Reading Online Novel

The Journal of Dora Damage(43)



I kissed her hot cheek, and descended. Peter was agitating his crimson fingers and muttering ungodly curses beneath his breath; it had not escaped me that the seams of his moral suit of clothes were becoming somewhat unstitched as his health deteriorated, abandoned as he must have felt by the good Lord.

Back in the workshop, as I wondered what to do with the dangerous contents of the crate, I discovered something I had overlooked beneath them all. It was a large apothecary’s bottle, with a hand-written label, which read, ‘Patient: Mr Peter Damage, 2, Ivy-street, Waterloo. Under Specification of Dr Theodore Chisholm, Harley Street. Triple Strength Formula. Not for General Sale.’ I uncorked it and examined the contents: it was a brown, syrupy liquid, which I took to be a laudanum nostrum, not unlike Battley’s, Dalby’s or Godfrey’s. I took it back in to Peter and read him the label.

‘I’ll get a spoon,’ I said, and left it on the table next to him, but by the time I returned, he had already swigged from the bottle. I re-corked it and put it on the dresser, but only a few minutes later I noticed a strange smile creep across his lips, and his eyelids were heavy. Unlike me, he slept soundly that night.





* * *





The illustrations to the Decameron were indeed unusual. At first I could not work out what they were about, but when I did, I said ‘oh!’ and quickly closed the book. I paced around the workshop for several minutes. I arranged the papers in a more perfect pile. The tools, always left in neat rows, were made neater by my agitated hands. I chipped the wax drippings off the candles and laid them in the melting tray. Only when there was nothing left for me to straighten and order did I return to the unusual volume with great trepidation and care. But as I still was unable to view the pictures for long, I turned to the relative safety of the text, and did what I normally did when I felt flustered: I read.

I read of creatures – I could not yet consider them people – who performed acts without shame such as that they would be sent straight to hell, and with good reason. I trembled at the wantonness within and searched for shelter for my soul against the certain apocalypse that would befall them for doing it and me for bearing witness. My shame would protect me, I believed. At least, it always had done; we women wear it like a veil.

I read into the night, a hundred marvellous tales of fortune and the plague and truth and lying – and the other kind of lying. And oh! The women dressed as men! And my! The heart consumed! And then when I could feel my place in the text encroaching upon the stiff paper of an engraving, I was at least prepared, and could accept that the illustrations made sense in the context of the whole, and were another way into, or a different angle on, the startling feelings elicited by Boccaccio’s masterful tales.

And I could feel the familiar sensation of a design for the binding forming in my head. As the public face of this very private volume, it had to be something ambivalent, sensual and evocative, which only hinted at the surprises inside. My yearnings that night were not for the strange joys Boccaccio wrote of, but for the skill to execute a binding that would do them justice.

In the morning, Peter, dull of temper, instructed me somehow to raise eighteen shillings, as Skinner was due to call later that day. So Lucinda and I took his Sunday suit to the pawn-shop, and got a solid pound in return, which felt satisfactory. As we rounded the corner of New Cut, two half-sovereigns in my purse, we passed the theatre, where a group of the better-to-do ladies and gentlemen of Lambeth idly watched a performance by some minstrels blackened with burnt cork.

‘Look, Mama! Let’s go see.’ I was going to lift Lucinda up to get a better view over the crowd, but her wily smallness wheedled its way through the skirts and trouser legs almost to the front, and I found myself in the midst of the crowd some way behind her. A lady stood in front of me whose golden curls shook about her ears as she laughed at the musical jokes. A gentleman had his arm around her tiny waist, and when the songs became maudlin she leant her head on his shoulder, crushing her perfect curls on that side.

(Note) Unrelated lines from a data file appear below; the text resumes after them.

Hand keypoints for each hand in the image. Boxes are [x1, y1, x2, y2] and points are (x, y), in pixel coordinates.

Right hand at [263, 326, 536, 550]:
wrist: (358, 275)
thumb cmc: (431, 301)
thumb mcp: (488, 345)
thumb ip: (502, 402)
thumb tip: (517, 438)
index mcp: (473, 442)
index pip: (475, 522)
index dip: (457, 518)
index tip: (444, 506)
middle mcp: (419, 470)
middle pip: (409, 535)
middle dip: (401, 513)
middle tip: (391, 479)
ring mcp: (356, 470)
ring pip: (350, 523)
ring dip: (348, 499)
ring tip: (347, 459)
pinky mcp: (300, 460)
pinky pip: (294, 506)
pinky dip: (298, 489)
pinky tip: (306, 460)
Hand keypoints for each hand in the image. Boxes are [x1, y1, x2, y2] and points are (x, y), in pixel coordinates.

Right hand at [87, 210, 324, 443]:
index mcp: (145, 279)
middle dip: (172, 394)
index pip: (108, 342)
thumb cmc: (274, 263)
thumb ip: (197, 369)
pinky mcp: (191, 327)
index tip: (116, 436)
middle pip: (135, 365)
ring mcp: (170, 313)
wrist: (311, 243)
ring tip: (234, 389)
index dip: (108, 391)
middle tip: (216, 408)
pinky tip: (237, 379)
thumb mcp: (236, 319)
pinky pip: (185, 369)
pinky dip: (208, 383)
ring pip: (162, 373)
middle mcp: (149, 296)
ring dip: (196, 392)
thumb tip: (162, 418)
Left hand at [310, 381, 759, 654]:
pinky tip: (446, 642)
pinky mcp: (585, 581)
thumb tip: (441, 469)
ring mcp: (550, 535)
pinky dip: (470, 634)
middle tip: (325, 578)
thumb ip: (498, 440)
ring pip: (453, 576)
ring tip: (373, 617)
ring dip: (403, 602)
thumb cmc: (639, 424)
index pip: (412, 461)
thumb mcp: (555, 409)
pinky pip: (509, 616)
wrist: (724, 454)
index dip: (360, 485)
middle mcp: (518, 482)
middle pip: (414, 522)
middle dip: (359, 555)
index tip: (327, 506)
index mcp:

Something fell to the ground between us. I waited for a moment, then cast my eyes down, and slowly stooped to pick it up, hoping she wouldn’t notice the movement to her right side. It was a fine gold earring, inlaid with four garnets. I hesitated for a moment, and looked at my lady’s ears. They were graced with simple diamond studs. I scanned the rest of the group to find the lady with the naked ear to whom I should return it. I saw her; she was directly by my left arm, but she had not cared to look at what I had collected from the pavement. In an irreparable instant, I curled my fist over the earring. I waited a few moments until the end of the song, and then in the midst of the applause I reached forward between two gentlemen and tugged gently on Lucinda’s braids.